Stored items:
========

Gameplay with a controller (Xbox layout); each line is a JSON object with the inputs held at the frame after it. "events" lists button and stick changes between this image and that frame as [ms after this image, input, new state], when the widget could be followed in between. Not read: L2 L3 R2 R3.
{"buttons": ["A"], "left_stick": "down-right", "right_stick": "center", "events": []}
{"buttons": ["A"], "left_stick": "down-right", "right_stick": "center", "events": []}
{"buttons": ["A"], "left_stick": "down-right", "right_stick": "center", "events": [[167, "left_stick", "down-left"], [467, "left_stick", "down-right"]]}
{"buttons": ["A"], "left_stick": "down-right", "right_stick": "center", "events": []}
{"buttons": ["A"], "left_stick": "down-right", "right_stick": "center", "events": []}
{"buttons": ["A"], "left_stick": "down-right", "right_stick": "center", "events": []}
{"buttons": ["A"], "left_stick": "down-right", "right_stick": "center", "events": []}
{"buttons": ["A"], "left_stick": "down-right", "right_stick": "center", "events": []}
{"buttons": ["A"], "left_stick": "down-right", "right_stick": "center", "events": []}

========

_PROBLEM TO WORK ON:_
All of the lines above must be returned exactly as they stand.

_FINAL ANSWER:_
Gameplay with a controller (Xbox layout); each line is a JSON object with the inputs held at the frame after it. "events" lists button and stick changes between this image and that frame as [ms after this image, input, new state], when the widget could be followed in between. Not read: L2 L3 R2 R3.
{"buttons": ["A"], "left_stick": "down-right", "right_stick": "center", "events": []}
{"buttons": ["A"], "left_stick": "down-right", "right_stick": "center", "events": []}
{"buttons": ["A"], "left_stick": "down-right", "right_stick": "center", "events": [[167, "left_stick", "down-left"], [467, "left_stick", "down-right"]]}
{"buttons": ["A"], "left_stick": "down-right", "right_stick": "center", "events": []}
{"buttons": ["A"], "left_stick": "down-right", "right_stick": "center", "events": []}
{"buttons": ["A"], "left_stick": "down-right", "right_stick": "center", "events": []}
{"buttons": ["A"], "left_stick": "down-right", "right_stick": "center", "events": []}
{"buttons": ["A"], "left_stick": "down-right", "right_stick": "center", "events": []}
{"buttons": ["A"], "left_stick": "down-right", "right_stick": "center", "events": []}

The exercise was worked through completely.